The study by Linna et al posited that “eating disorders appear to be associated with several adverse perinatal outcomes, particularly in offspring.” The adverse outcomes included anemia, slow fetal growth, premature contractions, and perinatal death. However, this conclusion cannot be supported by the data because the authors failed to correct the standard value of P = .05 to account for the large number of hypothesis tests. This leads to what is known as type 2 error and causes a hypothesis to be accepted that is actually false.
In this study there are a total of 78 hypothesis tests conducted, as shown in Tables 1 and 2 of the study cited previously. By chance alone, 1 in 20 of these, or about 5 tests, will be statistically significant if the data are random numbers. The critical P value can be corrected by many methods including the Bonferroni correction.

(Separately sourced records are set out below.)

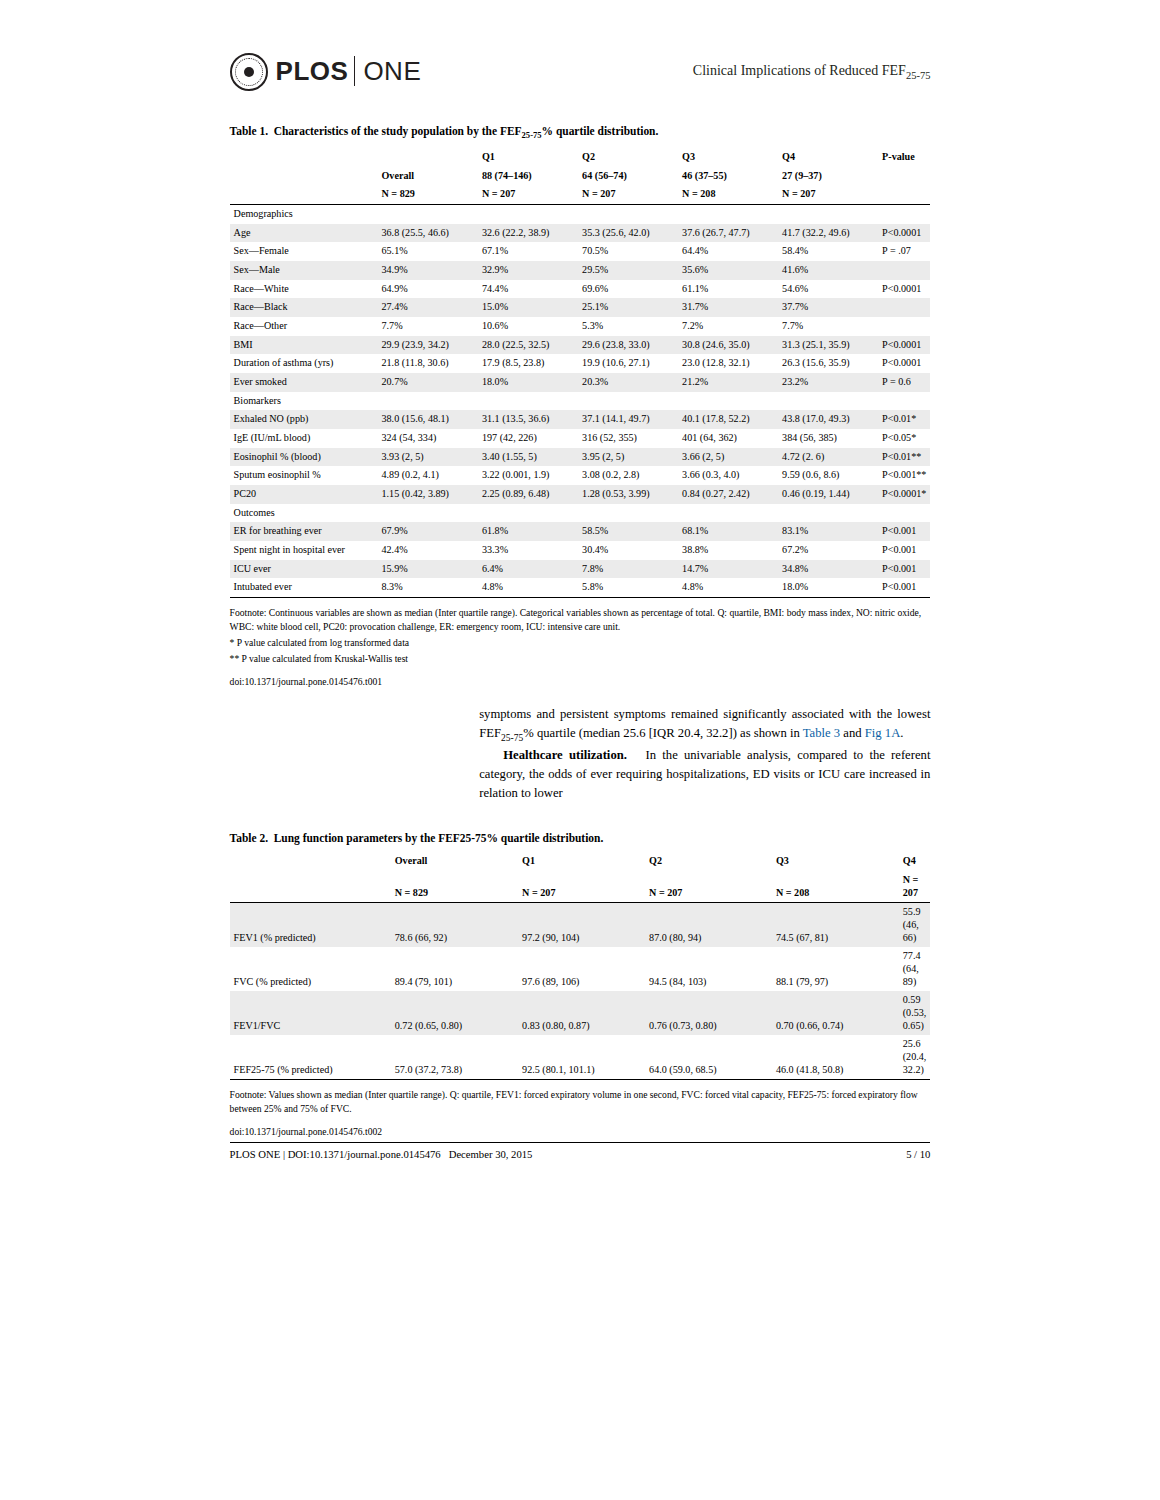PLOS ONE
Clinical Implications of Reduced FEF25-75
Table 1. Characteristics of the study population by the FEF25-75% quartile distribution.
| | | Q1 | Q2 | Q3 | Q4 | P-value |
| --- | --- | --- | --- | --- | --- | --- |
| | Overall | 88 (74–146) | 64 (56–74) | 46 (37–55) | 27 (9–37) | |
| | N = 829 | N = 207 | N = 207 | N = 208 | N = 207 | |
| Demographics | | | | | | |
| Age | 36.8 (25.5, 46.6) | 32.6 (22.2, 38.9) | 35.3 (25.6, 42.0) | 37.6 (26.7, 47.7) | 41.7 (32.2, 49.6) | P<0.0001 |
| Sex—Female | 65.1% | 67.1% | 70.5% | 64.4% | 58.4% | P = .07 |
| Sex—Male | 34.9% | 32.9% | 29.5% | 35.6% | 41.6% | |
| Race—White | 64.9% | 74.4% | 69.6% | 61.1% | 54.6% | P<0.0001 |
| Race—Black | 27.4% | 15.0% | 25.1% | 31.7% | 37.7% | |
| Race—Other | 7.7% | 10.6% | 5.3% | 7.2% | 7.7% | |
| BMI | 29.9 (23.9, 34.2) | 28.0 (22.5, 32.5) | 29.6 (23.8, 33.0) | 30.8 (24.6, 35.0) | 31.3 (25.1, 35.9) | P<0.0001 |
| Duration of asthma (yrs) | 21.8 (11.8, 30.6) | 17.9 (8.5, 23.8) | 19.9 (10.6, 27.1) | 23.0 (12.8, 32.1) | 26.3 (15.6, 35.9) | P<0.0001 |
| Ever smoked | 20.7% | 18.0% | 20.3% | 21.2% | 23.2% | P = 0.6 |
| Biomarkers | | | | | | |
| Exhaled NO (ppb) | 38.0 (15.6, 48.1) | 31.1 (13.5, 36.6) | 37.1 (14.1, 49.7) | 40.1 (17.8, 52.2) | 43.8 (17.0, 49.3) | P<0.01* |
| IgE (IU/mL blood) | 324 (54, 334) | 197 (42, 226) | 316 (52, 355) | 401 (64, 362) | 384 (56, 385) | P<0.05* |
| Eosinophil % (blood) | 3.93 (2, 5) | 3.40 (1.55, 5) | 3.95 (2, 5) | 3.66 (2, 5) | 4.72 (2. 6) | P<0.01** |
| Sputum eosinophil % | 4.89 (0.2, 4.1) | 3.22 (0.001, 1.9) | 3.08 (0.2, 2.8) | 3.66 (0.3, 4.0) | 9.59 (0.6, 8.6) | P<0.001** |
| PC20 | 1.15 (0.42, 3.89) | 2.25 (0.89, 6.48) | 1.28 (0.53, 3.99) | 0.84 (0.27, 2.42) | 0.46 (0.19, 1.44) | P<0.0001* |
| Outcomes | | | | | | |
| ER for breathing ever | 67.9% | 61.8% | 58.5% | 68.1% | 83.1% | P<0.001 |
| Spent night in hospital ever | 42.4% | 33.3% | 30.4% | 38.8% | 67.2% | P<0.001 |
| ICU ever | 15.9% | 6.4% | 7.8% | 14.7% | 34.8% | P<0.001 |
| Intubated ever | 8.3% | 4.8% | 5.8% | 4.8% | 18.0% | P<0.001 |
Footnote: Continuous variables are shown as median (Inter quartile range). Categorical variables shown as percentage of total. Q: quartile, BMI: body mass index, NO: nitric oxide, WBC: white blood cell, PC20: provocation challenge, ER: emergency room, ICU: intensive care unit.
* P value calculated from log transformed data
** P value calculated from Kruskal-Wallis test
doi:10.1371/journal.pone.0145476.t001
symptoms and persistent symptoms remained significantly associated with the lowest FEF25-75% quartile (median 25.6 [IQR 20.4, 32.2]) as shown in Table 3 and Fig 1A.
Healthcare utilization. In the univariable analysis, compared to the referent category, the odds of ever requiring hospitalizations, ED visits or ICU care increased in relation to lower
Table 2. Lung function parameters by the FEF25-75% quartile distribution.
| | Overall | Q1 | Q2 | Q3 | Q4 |
| --- | --- | --- | --- | --- | --- |
| | N = 829 | N = 207 | N = 207 | N = 208 | N = 207 |
| FEV1 (% predicted) | 78.6 (66, 92) | 97.2 (90, 104) | 87.0 (80, 94) | 74.5 (67, 81) | 55.9 (46, 66) |
| FVC (% predicted) | 89.4 (79, 101) | 97.6 (89, 106) | 94.5 (84, 103) | 88.1 (79, 97) | 77.4 (64, 89) |
| FEV1/FVC | 0.72 (0.65, 0.80) | 0.83 (0.80, 0.87) | 0.76 (0.73, 0.80) | 0.70 (0.66, 0.74) | 0.59 (0.53, 0.65) |
| FEF25-75 (% predicted) | 57.0 (37.2, 73.8) | 92.5 (80.1, 101.1) | 64.0 (59.0, 68.5) | 46.0 (41.8, 50.8) | 25.6 (20.4, 32.2) |
Footnote: Values shown as median (Inter quartile range). Q: quartile, FEV1: forced expiratory volume in one second, FVC: forced vital capacity, FEF25-75: forced expiratory flow between 25% and 75% of FVC.
doi:10.1371/journal.pone.0145476.t002
PLOS ONE | DOI:10.1371/journal.pone.0145476 December 30, 2015
5 / 10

To obtain a true measurement of statistical significance, P = .05 must be divided by that number of tests in the study, which would be 0.05 of 78 = 0.000641. If the corrected value is used to avoid a type 2 error, only 1 of the 78 tests in the study is statistically significant: the association between a binge eating disorder and hypertension at P = .0000146 (adjusted) or P = .0000107 (adjusted for age, parity, smoking status, and marital status), both of which were below .000641.
Given the importance of correcting the P value for the number of comparisons conducted, we suggest that the conclusion in the study mentioned in previous text be limited to the link between a binge eating disorder and hypertension during pregnancy. Hypertension in binge eating disorder appears to be an important problem that requires early detection and intervention. On the other hand, the data do not support the conclusion that there is a link of anemia, slow fetal growth, premature contractions, or fetal death to anorexia nervosa, bulimia nervosa, or binge eating disorder.
This study has several important strengths, such as a large sample size, the inclusion of disordered eating other than restriction (bulimia and binge eating disorder), comprehensive statistical analysis, and examination of a large number of perinatal complications, among others. However, many of the conclusions cannot be supported because of the use of an uncorrected P value as the decision criteria for the scores of comparisons. We propose that obstetricians and midwives can monitor patients with moderate eating disorders and their newborns with regular protocols unless further evidence to the contrary develops.